You are viewing a plain text version of this content. The canonical link for it is here.
Posted to apache-bugdb@apache.org by "David J. MacKenzie" <dj...@web.us.uu.net> on 2000/11/21 05:20:04 UTC
Re: os-solaris/1190: server processes in keepalive state do not die after keepalive-timeout
The following reply was made to PR os-solaris/1190; it has been noted by GNATS.
From: "David J. MacKenzie" <dj...@web.us.uu.net>
To: apbugs@apache.org
Cc: djm@uu.net, rse@engelschall.com
Subject: Re: os-solaris/1190: server processes in keepalive state do not die after keepalive-timeout
Date: Mon, 20 Nov 2000 23:16:39 -0500 (EST)
We have just started experiencing what seems to be the same problem
as http://bugs.apache.org/index.cgi/full/1190
which was reported by a Solaris 2.5.1 user in 1998 and never resolved.
That person was also using mod_ssl and PHP, which seems to be relevant.
Also http://bugs.apache.org/index.cgi/full/6211 may be related,
though today I applied the patch in that PR to no apparent effect.
We are using the newest versions of (almost) everything, on BSDI
BSD/OS 4.0.1. I have some additional data which should be helpful.
In short, the finger *seems* to point at mod_ssl as the culprit,
though I haven't looked at the code to see how that might be plausible.
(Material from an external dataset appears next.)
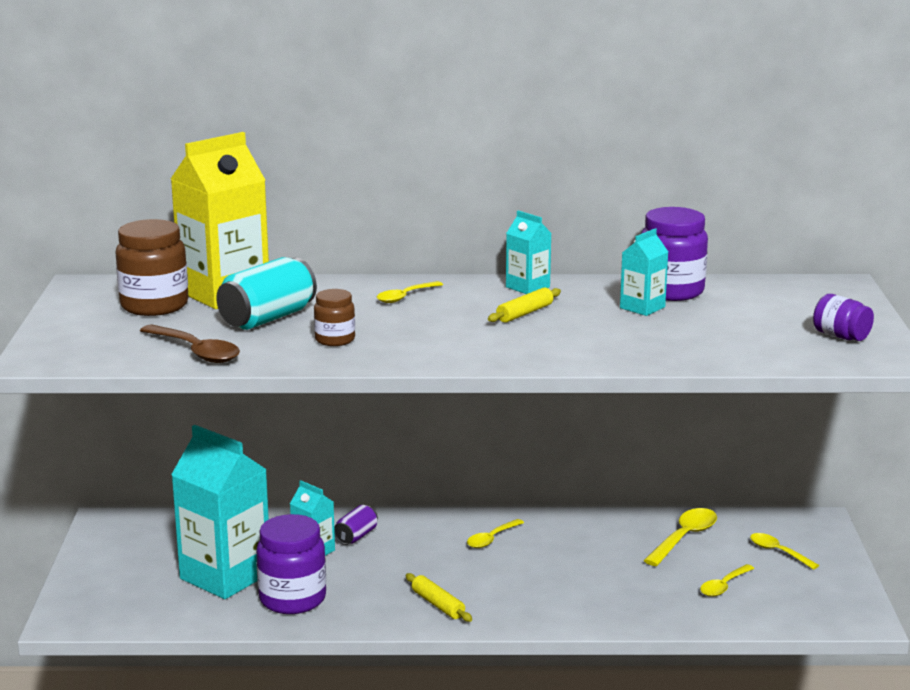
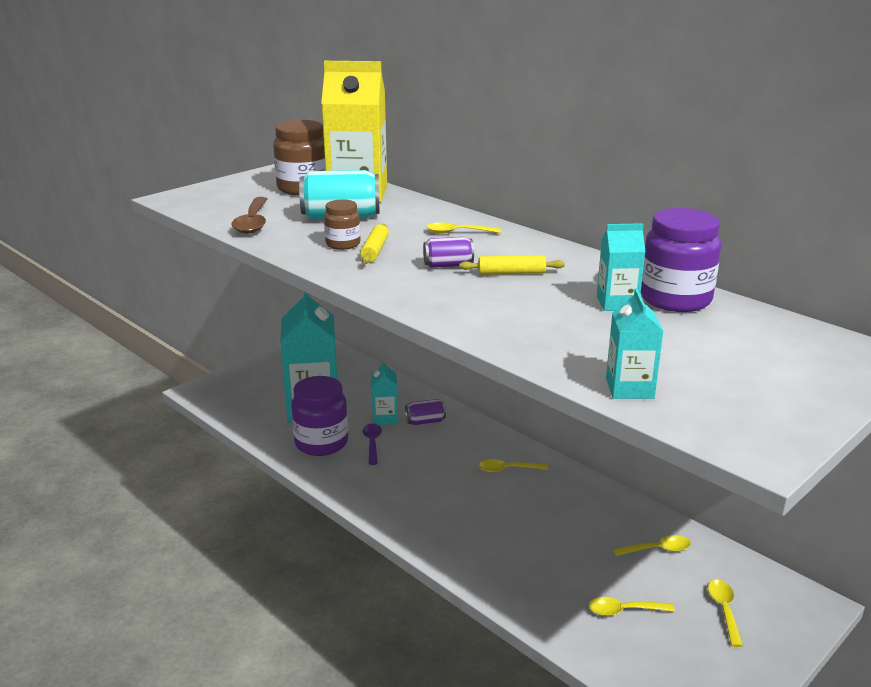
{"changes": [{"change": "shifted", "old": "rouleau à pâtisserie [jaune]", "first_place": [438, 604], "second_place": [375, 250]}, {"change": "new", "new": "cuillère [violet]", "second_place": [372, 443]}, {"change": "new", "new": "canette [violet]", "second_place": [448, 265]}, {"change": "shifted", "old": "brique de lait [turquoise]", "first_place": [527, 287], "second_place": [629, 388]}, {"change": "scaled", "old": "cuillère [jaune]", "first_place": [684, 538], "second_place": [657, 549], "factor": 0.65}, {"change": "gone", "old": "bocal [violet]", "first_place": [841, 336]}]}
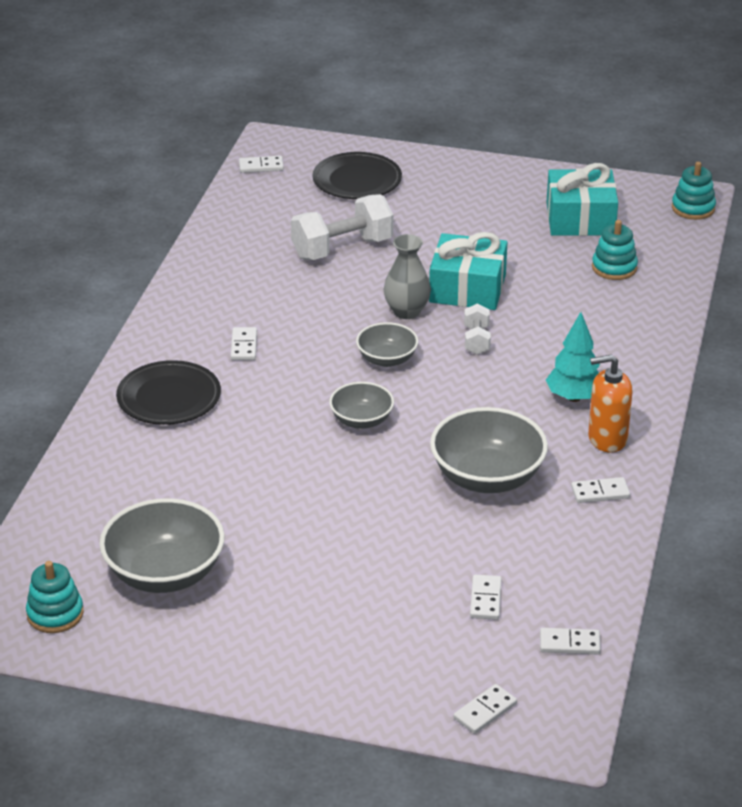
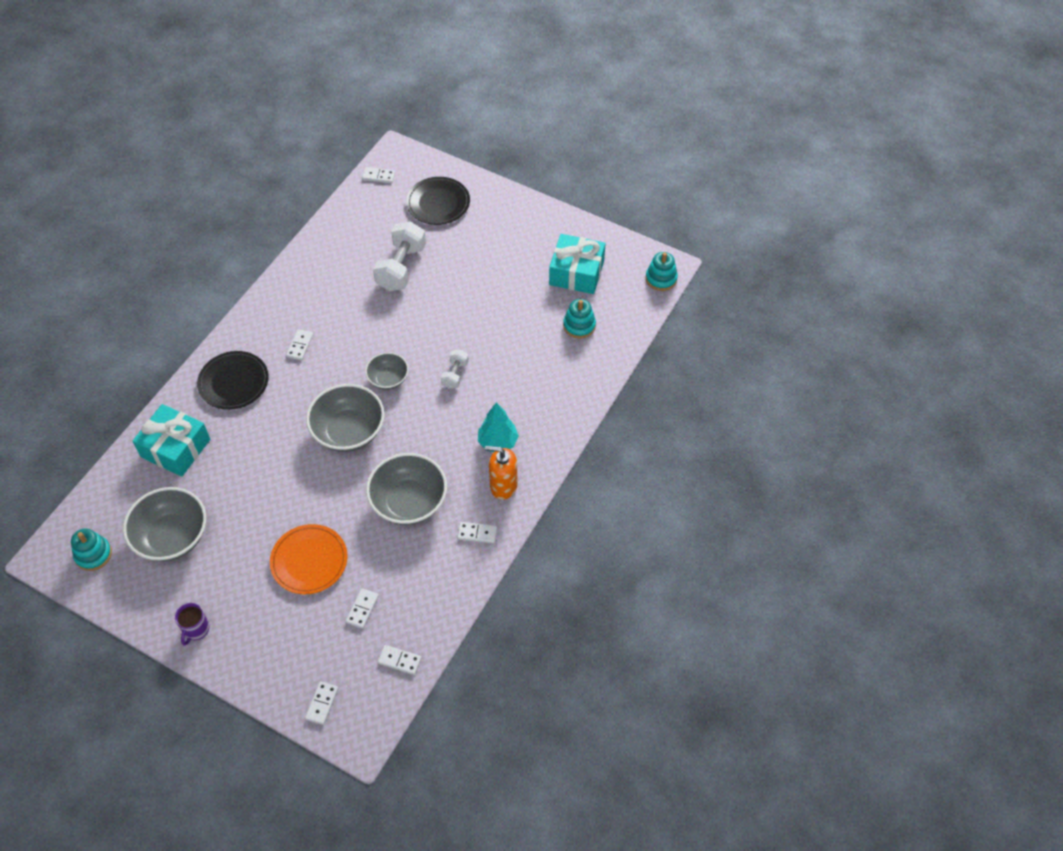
{"changes": [{"change": "shifted", "old": "cadeau [turquoise]", "first_place": [467, 288], "second_place": [175, 448]}, {"change": "new", "new": "tasse [violet]", "second_place": [196, 629]}, {"change": "new", "new": "assiette [orange]", "second_place": [309, 561]}, {"change": "rotated", "old": "domino [blanc]", "first_place": [485, 711], "second_place": [322, 703], "degrees": -45}, {"change": "scaled", "old": "bol [gris]", "first_place": [361, 420], "second_place": [349, 431], "factor": 1.74}, {"change": "rotated", "old": "haltère [blanc]", "first_place": [342, 248], "second_place": [401, 268], "degrees": -60}, {"change": "gone", "old": "vase [gris]", "first_place": [406, 311]}]}
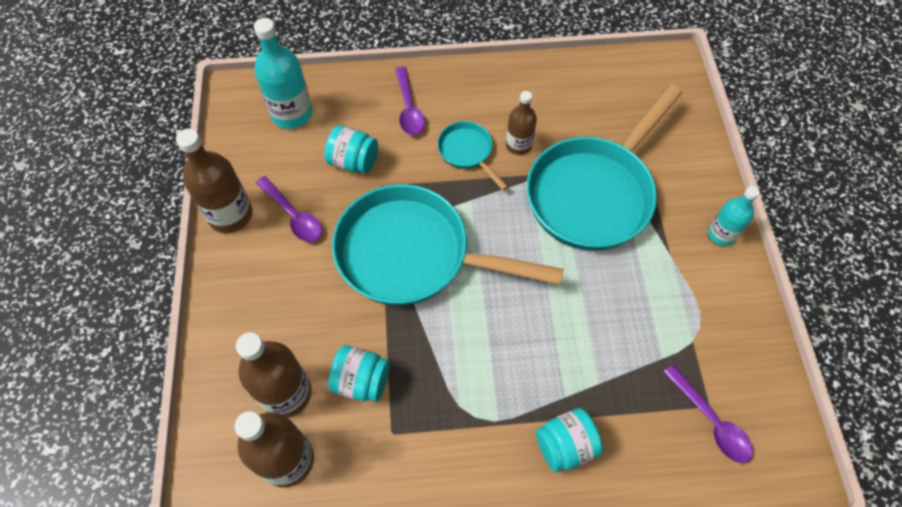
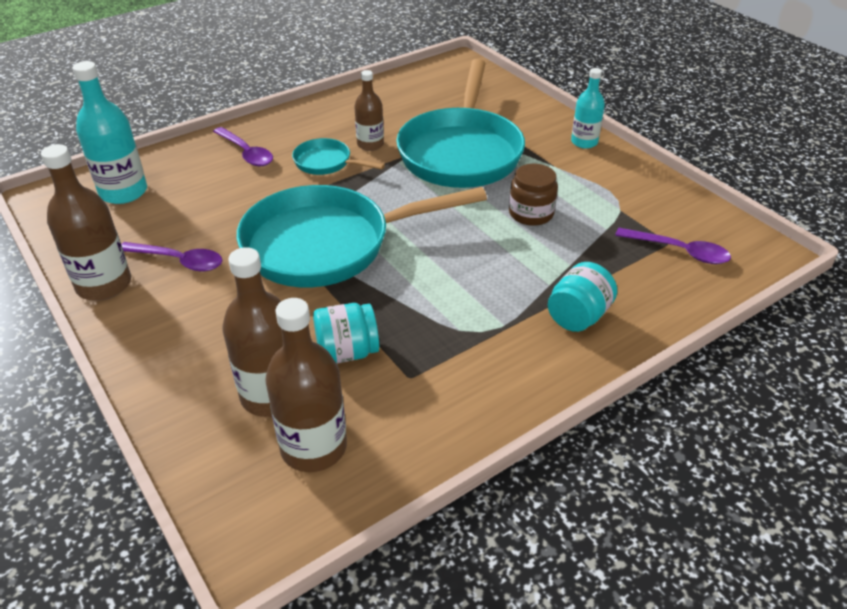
{"changes": [{"change": "new", "new": "bocal [marron]", "second_place": [531, 213]}, {"change": "gone", "old": "bocal [turquoise]", "first_place": [353, 162]}]}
A week ago UUNET upgraded our server farm of about 800 servers, of which
a few dozen have SSL, from apache 1.3.12 (for most servers) or
Stronghold 2.4.2 (for those that have SSL). They are now running:
apache 1.3.14, with two patches from bugs.apache.org to fix corrupting
PDF files and mod_rewrite maps (the Bugtraq patch)
mod_ssl 2.7.1
OpenSSL 0.9.5a
PHP 4.0.3pl1
mod_auth_kerb configured for Kerberos v5
All modules except http_core and mod_so are loaded as DSO's. All of
the servers are using the same apache binary and DSO's, compiled with
EAPI, but we only LoadModule mod_ssl for those servers that have SSL
keys and certs. We're not using Java or Perl modules, or anything
that multithreads. The BSD/OS pthreads are user-space anyway.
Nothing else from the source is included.